Is Psoriasis associated with pulmonary arterial hypertension?

Psoriasis is an autoimmune skin disorder characterized by white patches with scaling especially over the elbows and knees.  A small study was undertaken that suggested a slightly increased risk of pulmonary hypertension in patients with psoriasis.  However, the study only looked at echo-estimated pulmonary pressures.  In my experience I have not seen any more psoriasis amongst patients with PAH nor have I seen a common association between psoriasis and the development of PAH.  In contrast to Psoriasis, there are other autoimmune diseases that are strongly associated with pulmonary hypertension such as scleroderma, lupus and mixed connective tissue disease to name a few.

What does the “Idiopathic” mean in Idiopathic Pulmonary Arterial Hypertension?

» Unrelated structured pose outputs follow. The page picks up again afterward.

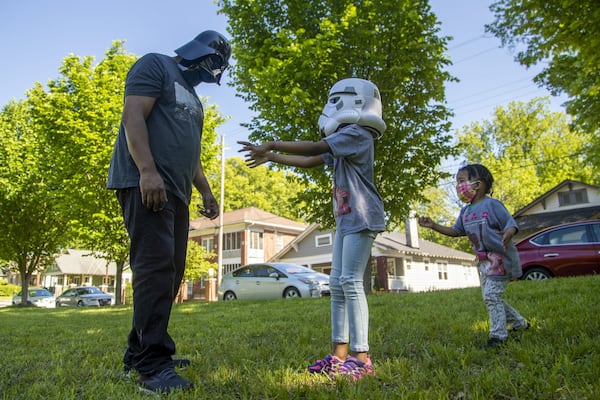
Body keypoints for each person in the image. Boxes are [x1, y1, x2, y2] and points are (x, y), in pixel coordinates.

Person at [107, 30, 231, 394]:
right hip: (144, 182)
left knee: (170, 273)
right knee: (155, 269)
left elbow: (190, 153)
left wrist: (206, 191)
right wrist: (147, 171)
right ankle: (151, 364)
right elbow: (133, 117)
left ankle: (139, 351)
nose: (211, 76)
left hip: (176, 191)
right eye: (212, 67)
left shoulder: (194, 99)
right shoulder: (155, 65)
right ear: (200, 55)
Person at [238, 78, 386, 380]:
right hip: (347, 218)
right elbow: (311, 160)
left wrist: (273, 143)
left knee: (351, 282)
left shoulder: (357, 134)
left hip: (363, 215)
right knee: (337, 284)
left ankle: (362, 357)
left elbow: (316, 146)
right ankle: (338, 355)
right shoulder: (344, 138)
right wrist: (270, 157)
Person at [418, 164, 529, 349]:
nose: (458, 187)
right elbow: (455, 231)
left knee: (491, 296)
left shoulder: (492, 205)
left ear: (477, 184)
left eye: (461, 181)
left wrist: (508, 234)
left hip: (500, 260)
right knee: (492, 297)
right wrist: (434, 225)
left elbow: (511, 224)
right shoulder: (465, 212)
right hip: (483, 262)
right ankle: (520, 324)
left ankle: (498, 337)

Idiopathic means simply that the medical community has yet to explain why something happens.  Today about half of patients with PAH have idiopathic disease.  Perhaps in 20 years as we learn more about the genetics and molecular biology of PAH we will have reduced that to 25%.  Don’t be frustrated because we label something as idiopathic.  As we advance our understanding of why PAH develops, we will undoubtedly reclassify many patient with IPAH into different categories.

Which Contraceptives are safe for patients with PAH?

This is a very important question.  Pregnancy carries great risk to both mother and fetus for patients with pulmonary hypertension.  I have previously written a couple of posts that describe the physiologic changes and the risks of pregnancy for PAH patients.  I will be writing a dedicated article to address contraception in detail.  The short answer is that barrier methods are extremely safe and quite effective when used correctly but require ongoing and careful attention to proper usage.  Intrauterine Devices (IUDs) are very safe and extremely effective and may be placed during an office visit with your gynecologist.  Hormonal therapy is a more complicated discussion.  Progesterone based birth control like Depo Provera and the progesterone only pills are very safe and effective.  There are now long-acting progesterone implants that last up to three years (Nexplanon and Implanon).  These are very safe and effective.

The “Pill” which is a combination of estrogen and progesterone is very effective but many PAH experts are concerned about the estrogen content raising the risk of blood clots in the lungs.  In my practice I generally avoid estrogen containing birth control unless the patient is also taking warfarin/Coumadin.

An ongoing and open dialogue about the importance of birth control is a vital part of caring for all women of childbearing potential with PAH.